(Records from a dataset)
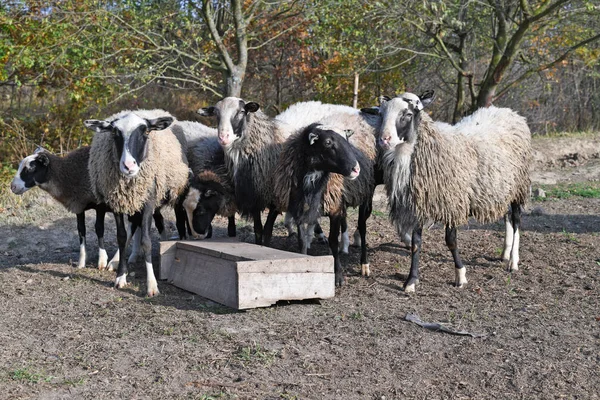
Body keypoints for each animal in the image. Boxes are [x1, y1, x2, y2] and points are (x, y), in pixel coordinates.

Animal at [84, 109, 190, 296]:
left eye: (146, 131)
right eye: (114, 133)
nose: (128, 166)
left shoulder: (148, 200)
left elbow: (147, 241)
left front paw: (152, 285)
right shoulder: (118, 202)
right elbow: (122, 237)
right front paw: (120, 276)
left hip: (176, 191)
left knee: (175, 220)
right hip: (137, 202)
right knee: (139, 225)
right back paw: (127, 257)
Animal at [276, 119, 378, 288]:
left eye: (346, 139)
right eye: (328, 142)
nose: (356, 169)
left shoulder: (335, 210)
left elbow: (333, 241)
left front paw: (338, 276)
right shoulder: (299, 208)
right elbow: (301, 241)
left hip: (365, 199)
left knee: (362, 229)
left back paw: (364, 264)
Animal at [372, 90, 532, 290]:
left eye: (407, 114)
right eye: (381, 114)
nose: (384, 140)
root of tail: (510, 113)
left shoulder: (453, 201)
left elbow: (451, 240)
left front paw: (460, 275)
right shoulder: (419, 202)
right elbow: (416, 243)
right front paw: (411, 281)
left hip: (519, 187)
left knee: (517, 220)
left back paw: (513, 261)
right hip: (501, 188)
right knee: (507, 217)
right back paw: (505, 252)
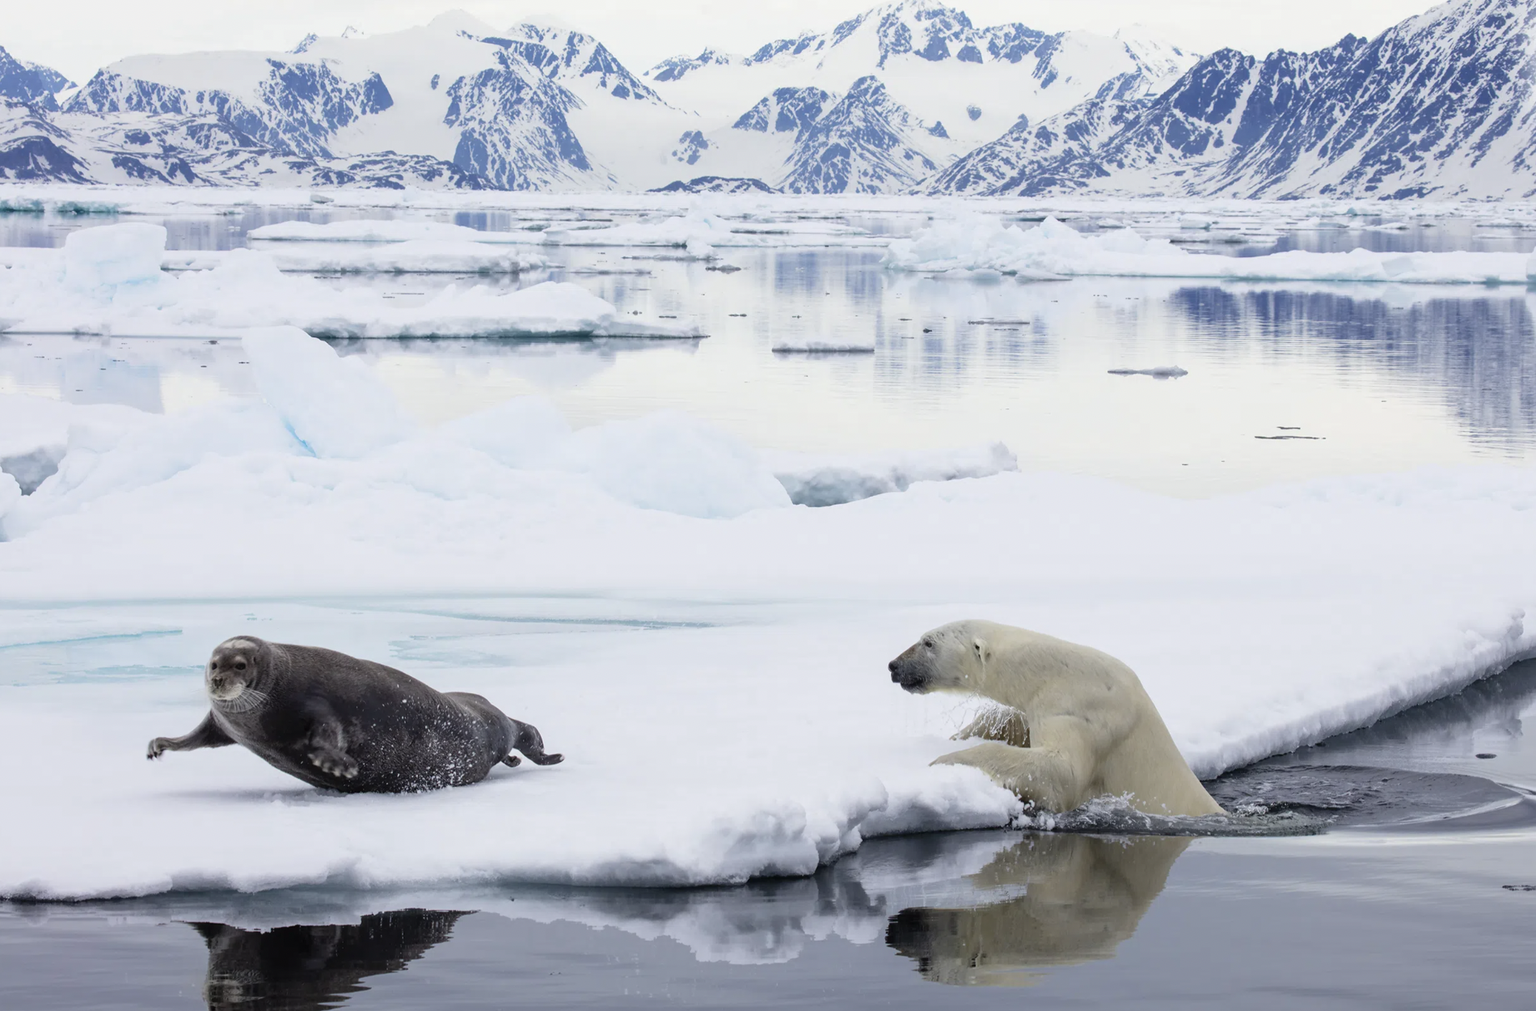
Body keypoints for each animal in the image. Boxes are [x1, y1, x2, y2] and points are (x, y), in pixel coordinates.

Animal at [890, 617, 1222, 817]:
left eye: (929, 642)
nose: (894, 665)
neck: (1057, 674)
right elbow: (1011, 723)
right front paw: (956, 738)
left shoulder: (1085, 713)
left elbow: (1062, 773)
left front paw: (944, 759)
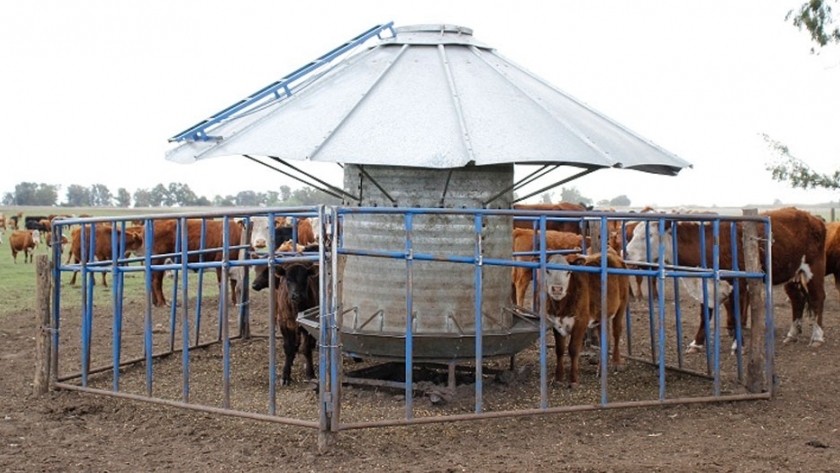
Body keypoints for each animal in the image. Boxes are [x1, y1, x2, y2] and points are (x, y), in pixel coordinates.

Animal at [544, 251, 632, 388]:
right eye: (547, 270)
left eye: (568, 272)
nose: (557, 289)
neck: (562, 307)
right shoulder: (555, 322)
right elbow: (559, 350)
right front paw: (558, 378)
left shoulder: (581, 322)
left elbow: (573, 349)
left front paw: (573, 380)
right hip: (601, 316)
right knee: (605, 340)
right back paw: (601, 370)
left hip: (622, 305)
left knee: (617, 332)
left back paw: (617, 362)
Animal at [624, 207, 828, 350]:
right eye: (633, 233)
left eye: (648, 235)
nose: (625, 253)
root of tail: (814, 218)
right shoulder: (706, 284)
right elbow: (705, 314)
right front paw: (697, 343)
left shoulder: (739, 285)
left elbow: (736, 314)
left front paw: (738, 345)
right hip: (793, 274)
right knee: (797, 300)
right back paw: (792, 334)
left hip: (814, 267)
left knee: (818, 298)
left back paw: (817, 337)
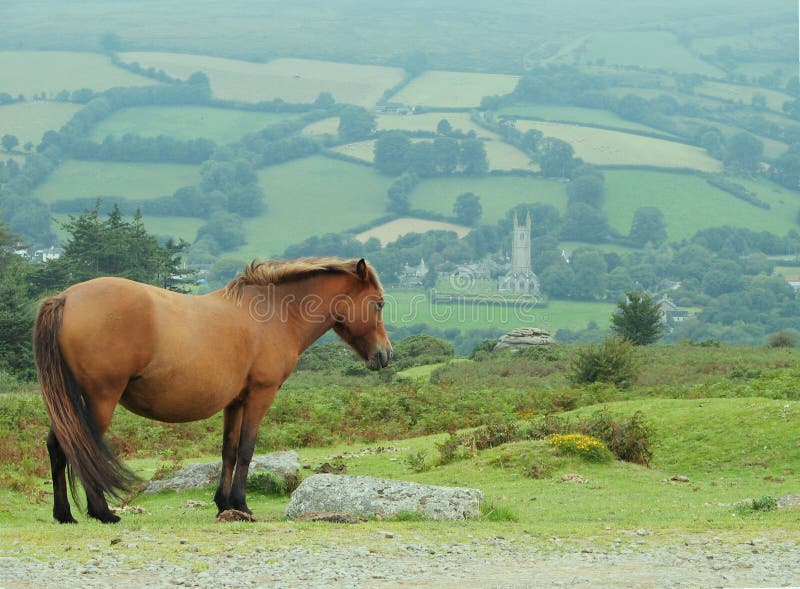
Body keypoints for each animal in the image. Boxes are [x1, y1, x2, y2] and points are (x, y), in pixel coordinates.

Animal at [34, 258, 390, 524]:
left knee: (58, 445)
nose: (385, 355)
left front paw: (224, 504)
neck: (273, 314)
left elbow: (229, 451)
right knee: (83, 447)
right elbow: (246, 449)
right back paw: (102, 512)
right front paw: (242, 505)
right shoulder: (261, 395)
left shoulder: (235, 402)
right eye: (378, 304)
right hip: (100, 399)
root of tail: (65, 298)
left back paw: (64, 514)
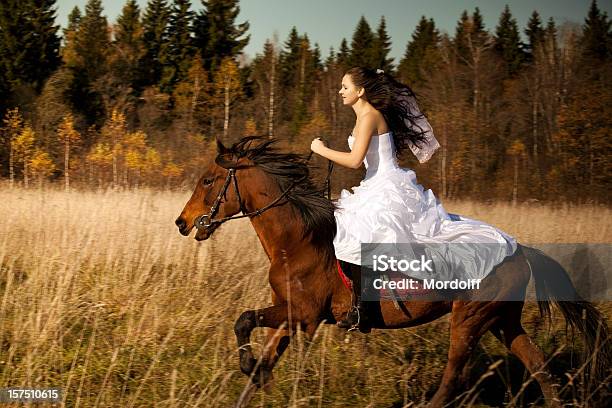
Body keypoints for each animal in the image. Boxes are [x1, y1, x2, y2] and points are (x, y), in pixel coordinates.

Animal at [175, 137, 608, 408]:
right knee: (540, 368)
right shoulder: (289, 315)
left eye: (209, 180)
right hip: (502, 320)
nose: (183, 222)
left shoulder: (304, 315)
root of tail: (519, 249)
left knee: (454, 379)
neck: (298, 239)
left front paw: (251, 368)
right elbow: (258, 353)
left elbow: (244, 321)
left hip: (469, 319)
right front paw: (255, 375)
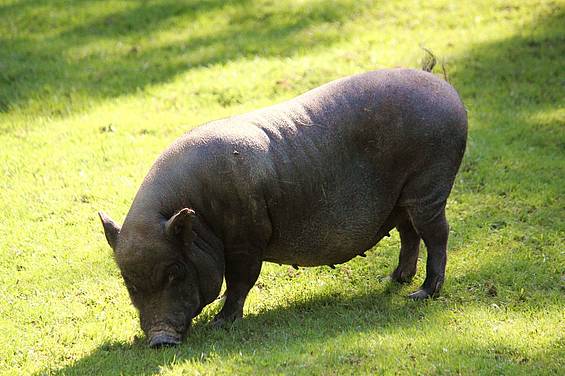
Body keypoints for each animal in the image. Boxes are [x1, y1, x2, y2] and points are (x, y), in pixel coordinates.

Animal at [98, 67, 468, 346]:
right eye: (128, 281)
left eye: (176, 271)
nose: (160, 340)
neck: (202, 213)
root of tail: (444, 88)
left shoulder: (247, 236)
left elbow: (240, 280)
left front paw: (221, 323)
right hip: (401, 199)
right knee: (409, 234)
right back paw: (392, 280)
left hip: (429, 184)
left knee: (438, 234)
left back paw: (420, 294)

» **Task instructions**
Only the lines above from the one with "right eye: (378, 304)" to the one with "left eye: (176, 271)" should be printed, both included and exactly as written; no picture belongs in the copy.

» **Response**
right eye: (378, 304)
right hip: (100, 399)
root of tail: (65, 298)
left back paw: (64, 514)
Body keypoints for each animal in the image. Boxes are [x1, y1, x2, y2] and points are (x, y), in pixel coordinates.

Animal at [175, 137, 608, 408]:
right knee: (540, 368)
right shoulder: (289, 315)
left eye: (209, 180)
right hip: (502, 320)
nose: (183, 222)
left shoulder: (304, 315)
root of tail: (519, 249)
left knee: (454, 379)
neck: (298, 239)
left front paw: (251, 368)
right elbow: (258, 353)
left elbow: (244, 321)
left hip: (469, 319)
right front paw: (255, 375)
Body keypoints for each animal in the image. Boxes are [x1, y1, x2, y2] and points are (x, y), in pixel coordinates.

Animal at [98, 67, 468, 346]:
right eye: (128, 281)
left eye: (176, 271)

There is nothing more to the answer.